DATA TO EXAMINE:
====

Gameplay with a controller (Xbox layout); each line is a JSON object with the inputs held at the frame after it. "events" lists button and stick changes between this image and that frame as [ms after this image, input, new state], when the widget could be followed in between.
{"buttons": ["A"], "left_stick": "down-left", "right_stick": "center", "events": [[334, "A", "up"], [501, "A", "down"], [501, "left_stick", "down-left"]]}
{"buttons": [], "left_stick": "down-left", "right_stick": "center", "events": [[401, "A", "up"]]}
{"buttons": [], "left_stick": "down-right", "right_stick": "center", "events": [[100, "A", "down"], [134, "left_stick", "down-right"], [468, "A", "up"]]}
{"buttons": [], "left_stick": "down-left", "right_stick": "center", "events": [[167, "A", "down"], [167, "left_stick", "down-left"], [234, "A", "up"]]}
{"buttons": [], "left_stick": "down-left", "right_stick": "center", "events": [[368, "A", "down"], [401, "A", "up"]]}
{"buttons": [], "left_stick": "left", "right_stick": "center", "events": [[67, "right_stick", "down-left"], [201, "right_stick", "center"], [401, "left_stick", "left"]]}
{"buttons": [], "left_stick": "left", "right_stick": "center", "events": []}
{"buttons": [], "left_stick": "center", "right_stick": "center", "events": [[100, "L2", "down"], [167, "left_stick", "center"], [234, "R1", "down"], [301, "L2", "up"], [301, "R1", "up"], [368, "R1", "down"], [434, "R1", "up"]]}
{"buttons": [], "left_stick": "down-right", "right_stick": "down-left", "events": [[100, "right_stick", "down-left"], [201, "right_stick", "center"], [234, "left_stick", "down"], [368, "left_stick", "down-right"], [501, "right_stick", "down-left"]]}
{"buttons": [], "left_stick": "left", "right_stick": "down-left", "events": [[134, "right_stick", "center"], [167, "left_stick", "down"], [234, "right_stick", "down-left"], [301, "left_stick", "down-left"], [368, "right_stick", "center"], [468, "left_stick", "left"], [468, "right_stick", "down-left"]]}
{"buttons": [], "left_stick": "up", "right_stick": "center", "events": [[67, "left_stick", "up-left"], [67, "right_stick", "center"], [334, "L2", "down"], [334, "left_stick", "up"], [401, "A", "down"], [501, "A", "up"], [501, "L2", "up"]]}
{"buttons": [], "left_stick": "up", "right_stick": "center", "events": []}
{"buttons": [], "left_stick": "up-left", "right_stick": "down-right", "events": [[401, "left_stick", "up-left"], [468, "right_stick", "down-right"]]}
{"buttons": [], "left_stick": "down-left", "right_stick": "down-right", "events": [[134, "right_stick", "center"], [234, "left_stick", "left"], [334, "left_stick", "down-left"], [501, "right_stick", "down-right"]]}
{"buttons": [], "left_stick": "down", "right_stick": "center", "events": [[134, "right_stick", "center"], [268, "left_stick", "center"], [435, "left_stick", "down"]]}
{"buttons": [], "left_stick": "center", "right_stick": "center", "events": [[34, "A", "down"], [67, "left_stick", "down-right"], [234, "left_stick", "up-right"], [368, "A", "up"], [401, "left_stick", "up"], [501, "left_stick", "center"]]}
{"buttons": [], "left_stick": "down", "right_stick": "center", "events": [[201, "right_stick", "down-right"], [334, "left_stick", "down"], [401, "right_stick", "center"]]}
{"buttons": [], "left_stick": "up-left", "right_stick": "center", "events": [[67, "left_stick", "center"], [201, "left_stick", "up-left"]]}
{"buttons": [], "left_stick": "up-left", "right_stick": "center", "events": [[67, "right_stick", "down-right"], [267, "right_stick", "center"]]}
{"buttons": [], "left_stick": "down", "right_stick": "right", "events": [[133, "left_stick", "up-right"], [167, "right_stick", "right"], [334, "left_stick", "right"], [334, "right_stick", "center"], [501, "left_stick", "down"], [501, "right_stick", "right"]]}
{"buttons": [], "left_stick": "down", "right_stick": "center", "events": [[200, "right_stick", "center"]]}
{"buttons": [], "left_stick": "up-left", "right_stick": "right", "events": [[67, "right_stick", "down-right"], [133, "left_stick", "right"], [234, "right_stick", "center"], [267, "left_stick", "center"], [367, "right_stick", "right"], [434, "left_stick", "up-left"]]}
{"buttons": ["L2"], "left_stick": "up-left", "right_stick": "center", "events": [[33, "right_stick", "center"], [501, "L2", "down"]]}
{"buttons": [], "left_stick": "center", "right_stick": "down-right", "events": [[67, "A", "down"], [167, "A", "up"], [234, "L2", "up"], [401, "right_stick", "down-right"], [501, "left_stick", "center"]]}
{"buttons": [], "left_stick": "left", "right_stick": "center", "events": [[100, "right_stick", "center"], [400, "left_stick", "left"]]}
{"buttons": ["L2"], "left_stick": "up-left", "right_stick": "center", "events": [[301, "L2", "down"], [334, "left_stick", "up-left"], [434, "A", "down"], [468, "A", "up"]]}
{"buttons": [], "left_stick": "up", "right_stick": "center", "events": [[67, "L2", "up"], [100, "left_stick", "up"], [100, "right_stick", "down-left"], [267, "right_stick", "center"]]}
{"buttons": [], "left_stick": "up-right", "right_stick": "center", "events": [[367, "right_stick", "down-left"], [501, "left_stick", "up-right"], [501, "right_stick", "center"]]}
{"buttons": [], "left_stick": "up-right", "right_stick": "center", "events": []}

====

ACTION ITEM: An exact copy of every entry above is the expected answer.

SOLUTION TO THE EXERCISE:
Gameplay with a controller (Xbox layout); each line is a JSON object with the inputs held at the frame after it. "events" lists button and stick changes between this image and that frame as [ms after this image, input, new state], when the widget could be followed in between.
{"buttons": ["A"], "left_stick": "down-left", "right_stick": "center", "events": [[334, "A", "up"], [501, "A", "down"], [501, "left_stick", "down-left"]]}
{"buttons": [], "left_stick": "down-left", "right_stick": "center", "events": [[401, "A", "up"]]}
{"buttons": [], "left_stick": "down-right", "right_stick": "center", "events": [[100, "A", "down"], [134, "left_stick", "down-right"], [468, "A", "up"]]}
{"buttons": [], "left_stick": "down-left", "right_stick": "center", "events": [[167, "A", "down"], [167, "left_stick", "down-left"], [234, "A", "up"]]}
{"buttons": [], "left_stick": "down-left", "right_stick": "center", "events": [[368, "A", "down"], [401, "A", "up"]]}
{"buttons": [], "left_stick": "left", "right_stick": "center", "events": [[67, "right_stick", "down-left"], [201, "right_stick", "center"], [401, "left_stick", "left"]]}
{"buttons": [], "left_stick": "left", "right_stick": "center", "events": []}
{"buttons": [], "left_stick": "center", "right_stick": "center", "events": [[100, "L2", "down"], [167, "left_stick", "center"], [234, "R1", "down"], [301, "L2", "up"], [301, "R1", "up"], [368, "R1", "down"], [434, "R1", "up"]]}
{"buttons": [], "left_stick": "down-right", "right_stick": "down-left", "events": [[100, "right_stick", "down-left"], [201, "right_stick", "center"], [234, "left_stick", "down"], [368, "left_stick", "down-right"], [501, "right_stick", "down-left"]]}
{"buttons": [], "left_stick": "left", "right_stick": "down-left", "events": [[134, "right_stick", "center"], [167, "left_stick", "down"], [234, "right_stick", "down-left"], [301, "left_stick", "down-left"], [368, "right_stick", "center"], [468, "left_stick", "left"], [468, "right_stick", "down-left"]]}
{"buttons": [], "left_stick": "up", "right_stick": "center", "events": [[67, "left_stick", "up-left"], [67, "right_stick", "center"], [334, "L2", "down"], [334, "left_stick", "up"], [401, "A", "down"], [501, "A", "up"], [501, "L2", "up"]]}
{"buttons": [], "left_stick": "up", "right_stick": "center", "events": []}
{"buttons": [], "left_stick": "up-left", "right_stick": "down-right", "events": [[401, "left_stick", "up-left"], [468, "right_stick", "down-right"]]}
{"buttons": [], "left_stick": "down-left", "right_stick": "down-right", "events": [[134, "right_stick", "center"], [234, "left_stick", "left"], [334, "left_stick", "down-left"], [501, "right_stick", "down-right"]]}
{"buttons": [], "left_stick": "down", "right_stick": "center", "events": [[134, "right_stick", "center"], [268, "left_stick", "center"], [435, "left_stick", "down"]]}
{"buttons": [], "left_stick": "center", "right_stick": "center", "events": [[34, "A", "down"], [67, "left_stick", "down-right"], [234, "left_stick", "up-right"], [368, "A", "up"], [401, "left_stick", "up"], [501, "left_stick", "center"]]}
{"buttons": [], "left_stick": "down", "right_stick": "center", "events": [[201, "right_stick", "down-right"], [334, "left_stick", "down"], [401, "right_stick", "center"]]}
{"buttons": [], "left_stick": "up-left", "right_stick": "center", "events": [[67, "left_stick", "center"], [201, "left_stick", "up-left"]]}
{"buttons": [], "left_stick": "up-left", "right_stick": "center", "events": [[67, "right_stick", "down-right"], [267, "right_stick", "center"]]}
{"buttons": [], "left_stick": "down", "right_stick": "right", "events": [[133, "left_stick", "up-right"], [167, "right_stick", "right"], [334, "left_stick", "right"], [334, "right_stick", "center"], [501, "left_stick", "down"], [501, "right_stick", "right"]]}
{"buttons": [], "left_stick": "down", "right_stick": "center", "events": [[200, "right_stick", "center"]]}
{"buttons": [], "left_stick": "up-left", "right_stick": "right", "events": [[67, "right_stick", "down-right"], [133, "left_stick", "right"], [234, "right_stick", "center"], [267, "left_stick", "center"], [367, "right_stick", "right"], [434, "left_stick", "up-left"]]}
{"buttons": ["L2"], "left_stick": "up-left", "right_stick": "center", "events": [[33, "right_stick", "center"], [501, "L2", "down"]]}
{"buttons": [], "left_stick": "center", "right_stick": "down-right", "events": [[67, "A", "down"], [167, "A", "up"], [234, "L2", "up"], [401, "right_stick", "down-right"], [501, "left_stick", "center"]]}
{"buttons": [], "left_stick": "left", "right_stick": "center", "events": [[100, "right_stick", "center"], [400, "left_stick", "left"]]}
{"buttons": ["L2"], "left_stick": "up-left", "right_stick": "center", "events": [[301, "L2", "down"], [334, "left_stick", "up-left"], [434, "A", "down"], [468, "A", "up"]]}
{"buttons": [], "left_stick": "up", "right_stick": "center", "events": [[67, "L2", "up"], [100, "left_stick", "up"], [100, "right_stick", "down-left"], [267, "right_stick", "center"]]}
{"buttons": [], "left_stick": "up-right", "right_stick": "center", "events": [[367, "right_stick", "down-left"], [501, "left_stick", "up-right"], [501, "right_stick", "center"]]}
{"buttons": [], "left_stick": "up-right", "right_stick": "center", "events": []}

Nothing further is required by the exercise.